The folks at Carroll Gardens Diary do a mighty fine profile of Smith Union Market [353 Union Street]:
CGD: I’m going to call Smith Union Market (on, you guessed it, the corner of Smith and Union) our very own “corner store.” You can’t miss it. That red and white lettered sign and storefront – iconic, in my opinion – has been doing business for 65 years now. (Some items in the store have been there for 65 years, too.) It wouldn’t win the prize for “most inviting,” especially compared to the shinier places that move in and attract the buzz, but there really is no denying that this corner’s got character. And that’s with or without the actual characters loitering outside day in, day out.

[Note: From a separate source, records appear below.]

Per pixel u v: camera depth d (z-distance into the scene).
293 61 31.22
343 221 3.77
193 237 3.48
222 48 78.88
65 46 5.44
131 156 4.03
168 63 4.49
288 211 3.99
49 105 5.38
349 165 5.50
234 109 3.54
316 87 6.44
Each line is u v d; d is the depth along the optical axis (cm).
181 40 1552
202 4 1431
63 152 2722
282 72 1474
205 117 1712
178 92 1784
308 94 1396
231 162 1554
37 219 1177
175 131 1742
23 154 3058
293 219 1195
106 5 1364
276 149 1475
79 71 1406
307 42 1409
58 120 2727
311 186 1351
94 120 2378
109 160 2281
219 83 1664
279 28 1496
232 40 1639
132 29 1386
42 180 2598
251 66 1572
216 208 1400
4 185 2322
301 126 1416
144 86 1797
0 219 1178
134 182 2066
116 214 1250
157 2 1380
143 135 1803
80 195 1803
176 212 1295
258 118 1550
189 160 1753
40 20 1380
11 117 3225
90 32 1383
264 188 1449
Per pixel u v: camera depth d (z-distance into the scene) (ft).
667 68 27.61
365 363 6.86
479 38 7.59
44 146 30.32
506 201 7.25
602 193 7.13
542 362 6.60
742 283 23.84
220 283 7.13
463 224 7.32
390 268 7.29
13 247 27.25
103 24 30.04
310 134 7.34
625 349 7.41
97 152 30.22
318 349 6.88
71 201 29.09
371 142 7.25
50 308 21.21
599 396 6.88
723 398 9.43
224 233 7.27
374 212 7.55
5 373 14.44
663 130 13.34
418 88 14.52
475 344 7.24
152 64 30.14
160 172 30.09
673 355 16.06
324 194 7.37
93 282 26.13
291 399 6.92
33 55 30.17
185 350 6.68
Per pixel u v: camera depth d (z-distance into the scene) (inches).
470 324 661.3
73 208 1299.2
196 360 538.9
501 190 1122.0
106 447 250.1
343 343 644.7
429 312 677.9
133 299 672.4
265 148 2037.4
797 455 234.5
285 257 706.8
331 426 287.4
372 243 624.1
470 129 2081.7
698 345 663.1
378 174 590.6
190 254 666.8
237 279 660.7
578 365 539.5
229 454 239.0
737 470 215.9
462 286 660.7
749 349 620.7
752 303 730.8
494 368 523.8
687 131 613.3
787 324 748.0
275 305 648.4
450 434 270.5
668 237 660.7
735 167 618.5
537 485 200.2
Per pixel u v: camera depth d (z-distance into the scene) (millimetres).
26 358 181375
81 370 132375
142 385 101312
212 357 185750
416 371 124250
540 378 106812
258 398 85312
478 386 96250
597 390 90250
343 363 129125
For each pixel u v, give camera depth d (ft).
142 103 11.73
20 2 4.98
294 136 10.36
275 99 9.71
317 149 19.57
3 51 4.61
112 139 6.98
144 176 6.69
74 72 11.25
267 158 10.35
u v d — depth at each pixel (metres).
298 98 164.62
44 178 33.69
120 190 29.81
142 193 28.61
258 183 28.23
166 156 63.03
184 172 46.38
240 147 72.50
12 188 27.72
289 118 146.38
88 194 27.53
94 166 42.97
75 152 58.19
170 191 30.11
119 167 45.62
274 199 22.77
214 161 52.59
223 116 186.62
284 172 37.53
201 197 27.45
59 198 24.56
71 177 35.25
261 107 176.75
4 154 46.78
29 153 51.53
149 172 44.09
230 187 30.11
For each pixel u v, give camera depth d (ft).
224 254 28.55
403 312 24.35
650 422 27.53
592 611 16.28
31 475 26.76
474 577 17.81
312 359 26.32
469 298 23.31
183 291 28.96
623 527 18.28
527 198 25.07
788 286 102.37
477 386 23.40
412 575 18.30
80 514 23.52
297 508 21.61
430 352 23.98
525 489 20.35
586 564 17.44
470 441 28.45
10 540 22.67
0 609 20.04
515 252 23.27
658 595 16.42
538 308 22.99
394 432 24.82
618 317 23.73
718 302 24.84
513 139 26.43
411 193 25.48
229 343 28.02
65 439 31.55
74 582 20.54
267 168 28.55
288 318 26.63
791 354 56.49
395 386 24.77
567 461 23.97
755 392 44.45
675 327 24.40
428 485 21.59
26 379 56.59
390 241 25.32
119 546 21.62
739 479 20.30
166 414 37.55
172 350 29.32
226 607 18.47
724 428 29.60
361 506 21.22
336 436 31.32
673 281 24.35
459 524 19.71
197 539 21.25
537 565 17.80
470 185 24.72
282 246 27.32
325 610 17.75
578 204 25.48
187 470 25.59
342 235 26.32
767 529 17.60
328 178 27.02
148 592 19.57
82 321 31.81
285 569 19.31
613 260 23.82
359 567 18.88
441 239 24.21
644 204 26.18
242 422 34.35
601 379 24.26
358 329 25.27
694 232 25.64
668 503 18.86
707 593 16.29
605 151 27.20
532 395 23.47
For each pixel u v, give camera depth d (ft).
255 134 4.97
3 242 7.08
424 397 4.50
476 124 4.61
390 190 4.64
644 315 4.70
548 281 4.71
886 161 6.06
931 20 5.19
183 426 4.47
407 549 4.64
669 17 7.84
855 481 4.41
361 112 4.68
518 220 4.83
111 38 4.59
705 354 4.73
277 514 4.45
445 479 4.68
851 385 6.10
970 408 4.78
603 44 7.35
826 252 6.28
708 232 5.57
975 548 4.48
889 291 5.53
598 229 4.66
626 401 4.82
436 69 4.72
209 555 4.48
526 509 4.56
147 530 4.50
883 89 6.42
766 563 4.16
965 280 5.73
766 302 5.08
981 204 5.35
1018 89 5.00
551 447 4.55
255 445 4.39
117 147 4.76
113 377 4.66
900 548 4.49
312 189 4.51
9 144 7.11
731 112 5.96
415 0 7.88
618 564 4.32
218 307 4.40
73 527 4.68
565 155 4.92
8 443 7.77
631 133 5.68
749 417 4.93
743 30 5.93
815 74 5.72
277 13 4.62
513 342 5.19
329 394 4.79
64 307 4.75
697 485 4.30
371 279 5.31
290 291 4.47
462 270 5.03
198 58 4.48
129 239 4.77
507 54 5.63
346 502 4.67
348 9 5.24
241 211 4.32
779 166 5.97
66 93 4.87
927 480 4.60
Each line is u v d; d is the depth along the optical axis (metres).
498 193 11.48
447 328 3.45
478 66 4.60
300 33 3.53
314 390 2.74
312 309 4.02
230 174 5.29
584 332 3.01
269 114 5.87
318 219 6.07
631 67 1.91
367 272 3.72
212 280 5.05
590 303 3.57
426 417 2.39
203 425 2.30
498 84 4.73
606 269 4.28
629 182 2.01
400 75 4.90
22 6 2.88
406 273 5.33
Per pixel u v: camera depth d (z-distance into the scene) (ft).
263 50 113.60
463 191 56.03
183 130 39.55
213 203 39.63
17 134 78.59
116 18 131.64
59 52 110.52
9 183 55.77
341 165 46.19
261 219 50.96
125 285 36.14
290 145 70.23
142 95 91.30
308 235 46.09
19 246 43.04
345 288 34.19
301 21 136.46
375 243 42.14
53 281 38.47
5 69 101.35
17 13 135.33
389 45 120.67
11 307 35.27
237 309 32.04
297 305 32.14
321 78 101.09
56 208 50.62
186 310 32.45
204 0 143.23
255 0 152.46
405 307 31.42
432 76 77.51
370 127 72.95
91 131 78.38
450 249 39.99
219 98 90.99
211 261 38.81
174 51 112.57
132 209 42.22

This is Vinny Taliercio’s corner.
It wasn’t always though.
Placido Scopelliti was Vinny’s mother’s father. He and his family lived on Cheever Place in Cobble Hill, but he was from Reggio Calabria in Southern Italy and he specialized in wholesale meats. Big into real estate at the time, he bought three corner buildings in Brooklyn. It was 1945 and all of them would begin operation as meat markets. There was a store on Rogers Avenue in East New York, Henry and Degraw in Cobble Hill, and Smith and Union in Carroll Gardens. He had seven butchers employed, delivering all over, as far away as Staten Island. Business boomed.